**Text shown**:
The skirmishes came after Thailand recalled its ambassador to Cambodia late on Wednesday and said it would expel Cambodia's envoy in Bangkok, after a second Thai soldier in the space of a week lost a limb to a landmine that Bangkok alleged had been laid recently in the disputed area.

Thai residents in the Surin border province fled to shelters built of concrete and fortified with sandbags and car tires as the two countries exchanged fire.

"How many rounds have been fired? It's countless," an unidentified woman told the Thai Public Broadcasting Service (TPBS) while hiding in the shelter with gunfire and explosions heard intermittently in the background.

For more than a century, Thailand and Cambodia have contested sovereignty at various undemarcated points along their 817km land border, which has led to skirmishes over several years and at least a dozen deaths, including during a weeklong exchange of artillery in 2011.

Tensions were reignited in May following the killing of a Cambodian soldier during a brief exchange of gunfire, which escalated into a full-blown diplomatic crisis and now has triggered armed clashes.

**Problem 1**: Reproduce the passage of the Thailand–Cambodia excerpt verbatim, everything from "The skirmishes came" down to "the disputed area.".
**Problem 2**: List every material that the Thailand–Cambodia excerpt says the Surin shelters were built of or fortified with.

**Supplied data**:
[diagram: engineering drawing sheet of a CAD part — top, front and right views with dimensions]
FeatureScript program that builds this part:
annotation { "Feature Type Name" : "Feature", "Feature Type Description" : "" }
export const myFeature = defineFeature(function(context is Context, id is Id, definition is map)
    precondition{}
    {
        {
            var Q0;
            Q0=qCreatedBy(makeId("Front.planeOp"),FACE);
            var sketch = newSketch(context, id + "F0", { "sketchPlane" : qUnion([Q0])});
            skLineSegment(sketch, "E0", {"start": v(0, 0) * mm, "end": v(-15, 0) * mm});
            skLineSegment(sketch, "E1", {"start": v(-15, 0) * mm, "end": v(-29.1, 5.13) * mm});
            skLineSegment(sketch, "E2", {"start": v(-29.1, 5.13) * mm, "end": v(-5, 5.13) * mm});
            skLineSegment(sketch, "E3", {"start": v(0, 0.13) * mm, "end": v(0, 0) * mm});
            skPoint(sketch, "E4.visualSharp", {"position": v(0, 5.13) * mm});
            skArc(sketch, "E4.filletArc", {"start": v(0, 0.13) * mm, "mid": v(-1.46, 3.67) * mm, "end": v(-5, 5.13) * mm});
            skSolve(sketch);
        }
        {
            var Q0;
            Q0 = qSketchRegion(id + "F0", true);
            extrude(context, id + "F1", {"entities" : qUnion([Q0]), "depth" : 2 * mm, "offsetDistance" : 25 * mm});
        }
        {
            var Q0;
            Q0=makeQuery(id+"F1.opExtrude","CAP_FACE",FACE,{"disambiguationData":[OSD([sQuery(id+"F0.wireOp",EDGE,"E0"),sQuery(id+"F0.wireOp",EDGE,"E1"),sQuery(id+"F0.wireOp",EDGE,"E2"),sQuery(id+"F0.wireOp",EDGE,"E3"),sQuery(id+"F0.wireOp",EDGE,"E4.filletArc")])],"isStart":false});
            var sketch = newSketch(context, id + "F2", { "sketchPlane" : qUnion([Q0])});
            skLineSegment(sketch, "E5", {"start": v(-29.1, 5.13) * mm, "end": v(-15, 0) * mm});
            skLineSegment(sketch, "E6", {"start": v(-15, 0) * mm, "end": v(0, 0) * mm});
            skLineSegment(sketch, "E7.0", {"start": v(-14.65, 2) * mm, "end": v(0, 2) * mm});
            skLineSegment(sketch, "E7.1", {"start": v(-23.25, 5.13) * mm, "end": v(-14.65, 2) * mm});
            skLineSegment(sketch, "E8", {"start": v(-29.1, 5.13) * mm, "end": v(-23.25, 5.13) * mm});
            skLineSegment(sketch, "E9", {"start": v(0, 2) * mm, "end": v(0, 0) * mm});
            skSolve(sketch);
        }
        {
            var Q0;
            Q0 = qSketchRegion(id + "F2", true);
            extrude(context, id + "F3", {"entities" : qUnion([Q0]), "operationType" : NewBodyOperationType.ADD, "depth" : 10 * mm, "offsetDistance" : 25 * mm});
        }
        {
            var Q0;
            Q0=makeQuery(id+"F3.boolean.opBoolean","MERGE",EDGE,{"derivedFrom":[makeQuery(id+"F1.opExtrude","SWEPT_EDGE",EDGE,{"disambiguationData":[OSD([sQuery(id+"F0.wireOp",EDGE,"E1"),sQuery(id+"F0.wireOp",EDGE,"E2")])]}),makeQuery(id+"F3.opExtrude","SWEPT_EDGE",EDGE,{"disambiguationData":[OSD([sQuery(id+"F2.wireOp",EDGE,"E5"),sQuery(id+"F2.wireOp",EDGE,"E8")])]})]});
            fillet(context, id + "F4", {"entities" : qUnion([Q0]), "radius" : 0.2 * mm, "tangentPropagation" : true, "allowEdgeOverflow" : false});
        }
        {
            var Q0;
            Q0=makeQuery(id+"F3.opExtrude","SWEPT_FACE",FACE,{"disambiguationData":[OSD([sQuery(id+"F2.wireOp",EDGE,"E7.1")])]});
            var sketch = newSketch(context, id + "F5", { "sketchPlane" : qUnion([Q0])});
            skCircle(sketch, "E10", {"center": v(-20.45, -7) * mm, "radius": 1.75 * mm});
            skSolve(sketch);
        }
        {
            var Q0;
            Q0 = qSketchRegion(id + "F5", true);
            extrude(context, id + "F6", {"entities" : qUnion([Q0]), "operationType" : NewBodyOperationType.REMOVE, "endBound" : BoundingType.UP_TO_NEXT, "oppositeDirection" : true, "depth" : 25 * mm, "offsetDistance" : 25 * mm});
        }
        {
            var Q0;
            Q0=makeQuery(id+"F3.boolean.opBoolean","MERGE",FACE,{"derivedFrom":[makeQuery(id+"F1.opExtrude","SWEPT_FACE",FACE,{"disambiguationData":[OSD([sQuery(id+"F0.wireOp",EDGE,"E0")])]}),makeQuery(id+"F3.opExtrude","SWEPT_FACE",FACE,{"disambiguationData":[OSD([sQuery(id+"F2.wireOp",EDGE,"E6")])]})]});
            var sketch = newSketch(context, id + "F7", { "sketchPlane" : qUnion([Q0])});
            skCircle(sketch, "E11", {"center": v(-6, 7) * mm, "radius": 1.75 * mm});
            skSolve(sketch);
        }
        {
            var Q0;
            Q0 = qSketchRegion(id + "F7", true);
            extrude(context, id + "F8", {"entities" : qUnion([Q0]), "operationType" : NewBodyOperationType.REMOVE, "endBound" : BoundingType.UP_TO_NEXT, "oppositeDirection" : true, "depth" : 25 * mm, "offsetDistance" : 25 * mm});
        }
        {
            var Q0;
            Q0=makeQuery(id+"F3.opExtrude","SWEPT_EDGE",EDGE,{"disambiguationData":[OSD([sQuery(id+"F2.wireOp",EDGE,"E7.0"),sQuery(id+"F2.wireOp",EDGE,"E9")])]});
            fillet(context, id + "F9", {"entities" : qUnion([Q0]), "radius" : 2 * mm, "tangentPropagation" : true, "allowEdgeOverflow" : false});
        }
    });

**Response 1**:
The skirmishes came after Thailand recalled its ambassador to Cambodia late on Wednesday and said it would expel Cambodia's envoy in Bangkok, after a second Thai soldier in the space of a week lost a limb to a landmine that Bangkok alleged had been laid recently in the disputed area.

**Response 2**:
concrete
sandbags
car tires